On-Demand ISR on self-hosted Next.js

Next.js recently (in version 12.2) stabilized a new feature: On-Demand Incremental Static Regeneration. This is supposed to make it possible to invalidate stale statically rendered pages right when the content source changes.

My current project team fetches content from a headless CMS and runs Next.js on an autoscaling container service. We currently use incremental static regeneration with a fixed interval and considered using On-Demand ISR instead. This surfaced some problems that we were lucky to catch before a release.

Background

Static Rendering is one of the key features of Next.js. For pages where this feature is enabled, Next.js will fetch the necessary data (by executing getStaticProps) and pre-render the page during build time.

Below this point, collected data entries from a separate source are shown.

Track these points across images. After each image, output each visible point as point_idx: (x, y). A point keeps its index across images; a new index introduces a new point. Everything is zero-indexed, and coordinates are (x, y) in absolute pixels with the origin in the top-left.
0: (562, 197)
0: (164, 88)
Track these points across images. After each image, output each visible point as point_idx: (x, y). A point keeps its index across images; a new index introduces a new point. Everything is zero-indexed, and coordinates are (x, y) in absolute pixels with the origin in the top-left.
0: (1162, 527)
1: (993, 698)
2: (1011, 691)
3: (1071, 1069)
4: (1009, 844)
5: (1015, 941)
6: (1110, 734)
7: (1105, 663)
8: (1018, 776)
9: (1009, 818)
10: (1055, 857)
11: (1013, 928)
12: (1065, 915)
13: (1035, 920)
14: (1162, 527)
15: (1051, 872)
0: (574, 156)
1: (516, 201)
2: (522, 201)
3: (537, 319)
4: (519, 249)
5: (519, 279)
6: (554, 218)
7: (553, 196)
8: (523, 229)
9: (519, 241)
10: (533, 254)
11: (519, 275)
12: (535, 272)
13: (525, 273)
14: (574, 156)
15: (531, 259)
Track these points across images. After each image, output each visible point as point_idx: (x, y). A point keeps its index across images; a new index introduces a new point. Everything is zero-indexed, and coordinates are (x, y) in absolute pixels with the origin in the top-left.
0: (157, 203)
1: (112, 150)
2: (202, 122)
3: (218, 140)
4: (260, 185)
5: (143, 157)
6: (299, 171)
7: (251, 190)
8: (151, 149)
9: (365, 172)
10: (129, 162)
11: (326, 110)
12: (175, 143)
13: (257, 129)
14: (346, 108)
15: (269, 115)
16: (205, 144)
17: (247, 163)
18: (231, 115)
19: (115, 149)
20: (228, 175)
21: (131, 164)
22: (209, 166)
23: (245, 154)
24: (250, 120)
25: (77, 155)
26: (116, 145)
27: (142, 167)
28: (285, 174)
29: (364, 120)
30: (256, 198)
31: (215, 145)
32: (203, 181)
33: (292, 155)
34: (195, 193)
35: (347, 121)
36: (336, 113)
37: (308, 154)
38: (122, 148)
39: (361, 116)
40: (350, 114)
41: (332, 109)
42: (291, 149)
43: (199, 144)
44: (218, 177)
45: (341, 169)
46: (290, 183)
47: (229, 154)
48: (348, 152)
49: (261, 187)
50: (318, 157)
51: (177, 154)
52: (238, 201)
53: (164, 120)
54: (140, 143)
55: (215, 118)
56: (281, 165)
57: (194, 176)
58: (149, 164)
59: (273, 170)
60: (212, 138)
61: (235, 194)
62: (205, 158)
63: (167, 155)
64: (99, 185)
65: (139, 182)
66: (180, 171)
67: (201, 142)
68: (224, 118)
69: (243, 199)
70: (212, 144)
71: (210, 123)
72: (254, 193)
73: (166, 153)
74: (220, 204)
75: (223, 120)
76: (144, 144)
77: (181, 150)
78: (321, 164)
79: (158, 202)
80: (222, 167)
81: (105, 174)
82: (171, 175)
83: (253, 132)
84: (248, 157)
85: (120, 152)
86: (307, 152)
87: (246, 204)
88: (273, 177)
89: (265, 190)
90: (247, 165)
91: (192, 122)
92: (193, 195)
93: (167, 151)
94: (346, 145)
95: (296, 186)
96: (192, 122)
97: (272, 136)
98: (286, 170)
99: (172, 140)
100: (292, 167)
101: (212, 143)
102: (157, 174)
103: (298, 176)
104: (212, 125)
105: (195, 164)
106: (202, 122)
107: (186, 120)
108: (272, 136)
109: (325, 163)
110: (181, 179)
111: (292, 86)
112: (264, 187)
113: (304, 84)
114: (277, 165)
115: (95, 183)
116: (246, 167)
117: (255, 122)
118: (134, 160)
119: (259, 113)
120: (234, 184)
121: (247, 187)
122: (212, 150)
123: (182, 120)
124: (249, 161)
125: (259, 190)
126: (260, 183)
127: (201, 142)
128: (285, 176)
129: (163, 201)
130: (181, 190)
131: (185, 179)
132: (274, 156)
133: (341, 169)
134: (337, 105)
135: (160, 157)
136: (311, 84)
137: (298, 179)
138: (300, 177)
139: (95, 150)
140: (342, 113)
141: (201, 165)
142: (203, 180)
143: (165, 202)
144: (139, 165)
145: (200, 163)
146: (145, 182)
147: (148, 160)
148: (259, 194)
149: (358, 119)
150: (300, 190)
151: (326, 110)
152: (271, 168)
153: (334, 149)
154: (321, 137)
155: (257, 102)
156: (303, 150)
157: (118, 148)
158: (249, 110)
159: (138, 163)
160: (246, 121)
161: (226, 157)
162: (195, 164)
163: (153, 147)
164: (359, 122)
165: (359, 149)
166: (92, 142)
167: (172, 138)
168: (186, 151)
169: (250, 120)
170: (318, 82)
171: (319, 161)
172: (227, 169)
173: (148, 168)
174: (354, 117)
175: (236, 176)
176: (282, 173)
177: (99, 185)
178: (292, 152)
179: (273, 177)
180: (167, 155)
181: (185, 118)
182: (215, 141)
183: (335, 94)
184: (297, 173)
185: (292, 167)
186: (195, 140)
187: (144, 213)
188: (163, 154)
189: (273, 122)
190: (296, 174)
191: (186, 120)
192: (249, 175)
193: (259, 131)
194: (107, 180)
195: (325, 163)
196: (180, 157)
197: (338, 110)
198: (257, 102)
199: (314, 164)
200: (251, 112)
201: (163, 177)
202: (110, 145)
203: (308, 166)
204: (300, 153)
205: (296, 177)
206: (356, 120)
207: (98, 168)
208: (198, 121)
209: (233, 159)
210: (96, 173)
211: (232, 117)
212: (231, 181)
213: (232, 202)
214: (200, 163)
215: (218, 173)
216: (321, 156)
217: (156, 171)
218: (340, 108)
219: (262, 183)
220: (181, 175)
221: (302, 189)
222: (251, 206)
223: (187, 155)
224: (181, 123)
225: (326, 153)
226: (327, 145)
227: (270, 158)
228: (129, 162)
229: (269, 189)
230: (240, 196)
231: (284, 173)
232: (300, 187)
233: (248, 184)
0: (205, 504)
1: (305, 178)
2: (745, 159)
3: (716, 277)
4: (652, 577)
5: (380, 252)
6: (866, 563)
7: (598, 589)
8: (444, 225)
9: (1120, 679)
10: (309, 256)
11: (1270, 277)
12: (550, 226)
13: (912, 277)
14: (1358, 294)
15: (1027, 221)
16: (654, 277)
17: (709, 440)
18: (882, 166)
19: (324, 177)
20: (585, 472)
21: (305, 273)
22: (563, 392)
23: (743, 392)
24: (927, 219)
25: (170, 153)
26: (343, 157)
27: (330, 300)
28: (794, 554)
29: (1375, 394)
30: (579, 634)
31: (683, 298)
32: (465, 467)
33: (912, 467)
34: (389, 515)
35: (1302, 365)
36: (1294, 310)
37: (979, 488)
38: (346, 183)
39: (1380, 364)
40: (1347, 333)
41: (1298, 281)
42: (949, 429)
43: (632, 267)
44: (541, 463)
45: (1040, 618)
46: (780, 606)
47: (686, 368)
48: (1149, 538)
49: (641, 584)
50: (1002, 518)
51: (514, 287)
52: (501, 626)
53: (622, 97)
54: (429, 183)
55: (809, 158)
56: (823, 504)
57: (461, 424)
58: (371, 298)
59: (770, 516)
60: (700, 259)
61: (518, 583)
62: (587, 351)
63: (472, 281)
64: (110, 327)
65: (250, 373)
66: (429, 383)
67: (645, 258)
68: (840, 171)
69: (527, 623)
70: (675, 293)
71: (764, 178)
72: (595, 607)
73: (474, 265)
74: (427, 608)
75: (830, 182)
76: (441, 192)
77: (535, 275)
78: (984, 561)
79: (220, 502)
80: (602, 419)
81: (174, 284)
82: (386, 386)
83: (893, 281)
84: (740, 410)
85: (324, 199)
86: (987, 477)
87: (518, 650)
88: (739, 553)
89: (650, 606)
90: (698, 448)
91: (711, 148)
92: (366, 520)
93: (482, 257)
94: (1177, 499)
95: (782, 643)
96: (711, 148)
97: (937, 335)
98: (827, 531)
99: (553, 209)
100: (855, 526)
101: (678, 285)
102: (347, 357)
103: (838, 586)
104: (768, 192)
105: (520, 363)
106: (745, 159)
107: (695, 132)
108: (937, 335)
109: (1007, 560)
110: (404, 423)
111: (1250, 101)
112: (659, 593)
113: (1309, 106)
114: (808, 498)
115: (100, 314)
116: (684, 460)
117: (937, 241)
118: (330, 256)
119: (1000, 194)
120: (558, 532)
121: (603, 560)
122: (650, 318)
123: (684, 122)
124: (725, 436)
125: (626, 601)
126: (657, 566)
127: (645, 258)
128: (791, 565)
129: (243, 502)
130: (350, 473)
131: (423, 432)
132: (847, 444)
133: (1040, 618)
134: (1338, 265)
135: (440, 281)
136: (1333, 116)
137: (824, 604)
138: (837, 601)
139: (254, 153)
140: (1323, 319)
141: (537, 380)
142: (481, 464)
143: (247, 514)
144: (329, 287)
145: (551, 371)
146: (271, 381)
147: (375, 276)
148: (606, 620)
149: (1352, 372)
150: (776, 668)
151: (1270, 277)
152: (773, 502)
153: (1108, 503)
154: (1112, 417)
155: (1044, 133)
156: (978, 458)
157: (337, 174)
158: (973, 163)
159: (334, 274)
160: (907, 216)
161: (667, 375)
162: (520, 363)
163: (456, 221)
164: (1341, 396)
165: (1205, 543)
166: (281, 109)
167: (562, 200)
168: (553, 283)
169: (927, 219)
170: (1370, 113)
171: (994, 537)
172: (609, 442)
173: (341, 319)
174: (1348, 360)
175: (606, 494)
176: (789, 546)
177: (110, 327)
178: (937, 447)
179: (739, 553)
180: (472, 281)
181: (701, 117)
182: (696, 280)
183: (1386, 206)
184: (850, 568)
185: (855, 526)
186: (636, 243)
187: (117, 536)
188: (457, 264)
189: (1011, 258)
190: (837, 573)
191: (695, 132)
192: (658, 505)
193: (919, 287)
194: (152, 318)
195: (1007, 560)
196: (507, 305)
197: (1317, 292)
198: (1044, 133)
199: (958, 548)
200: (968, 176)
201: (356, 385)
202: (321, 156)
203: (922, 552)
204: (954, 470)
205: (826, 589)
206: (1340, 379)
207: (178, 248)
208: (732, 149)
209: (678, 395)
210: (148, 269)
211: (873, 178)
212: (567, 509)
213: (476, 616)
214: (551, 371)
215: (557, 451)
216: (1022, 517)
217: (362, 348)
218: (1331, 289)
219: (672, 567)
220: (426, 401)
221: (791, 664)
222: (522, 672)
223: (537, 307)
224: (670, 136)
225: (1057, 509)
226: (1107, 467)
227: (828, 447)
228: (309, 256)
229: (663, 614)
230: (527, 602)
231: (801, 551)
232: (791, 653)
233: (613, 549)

Incremental Static Regeneration (ISR) extends this concept to pages where the path is not known at build time, e.G. when a new blog post is created and a user visits it, Next.js can fetch its data, render the content on demand and cache it for future requests. It is possible to specify an interval after which Next.js will automatically rebuild the content.

On-Demand ISR is an API to manually invalidate the cached content. With this feature it is possible to have the content backend, e.g. a CMS, call a webhook to rebuild pages immediately when content changes instead of having to

trigger a complete new build on each content change
wait for the revalidation interval until new content comes online.

This works by setting up an API route that will invalidate the relevant content:

// /pages/api/revalidate.ts
export default function handler() {
  // do some authentication here
  revalidate()
}

Self-hosted Next.js

Many of our customer run Next.js on an auto-scaling container platform. Typical candidates are

Kubernetes-based deployments
Google Cloud Run
AWS Fargate
fly.io

these platforms work in a similar way: They spin up a container running the actual Next.js instance. Then the platform automatically watches the container's resource usage and spins up additional instances if metrics such as memory or CPU usage go above some threshold. Requests will be routed to a load balancer that automatically selects an instance to route each request to.

Schemazeichnung der Funktionsweise eines Load-Balancer — Multiple instances with a load balancer

The Problem

Data from ISR will be stored in the local memory and/or file system of each container.

An invalidation request from the content source to /api/revalidate will be routed through the same load balancer as any other request and therefore reach exactly one of the running containers.

Therefore the invalidation request will invalidate only the local cache of one of the containers leaving all other containers with an outdated version of the page.

Schemazeichnung einer Next.js-Instanz mit einer veralteten, gecacheten Response nach einem invalidate-aufruf — A stale cached response after invalidation

Mitigation

To avoid this problem there are several strategies:

Figure out a way to route revalidation requests to all containers, not just to one of them. As far as I know this in nontrivial on at least Cloud Run and Fargate deployments. It also comes with its own set of issues such as what happens if one instance is temporarily unavailable when the invalidation is requested.
Replace the containers instead of just invalidating the cache. This will take a bit longer and require interaction with the container orchestrator but it will work.
Resort to revalidation intervals instead and live with the fact that it'll take a moment for updated content to go online and that your container will re-render your page a couple of times more often than strictly necessary.

Summary

In auto-scaling environments, invalidation-requests will usually hit only one of the active instances.
Distributing the invalidation-request to an unknown number of running instances is hard.

My recommendation is to stick with invalidation intervals for ISR on auto-scaling cloud infrastructure because it provides a seamless experience (with stale-while-revalidate caching) without the pain of distributed cache invalidation.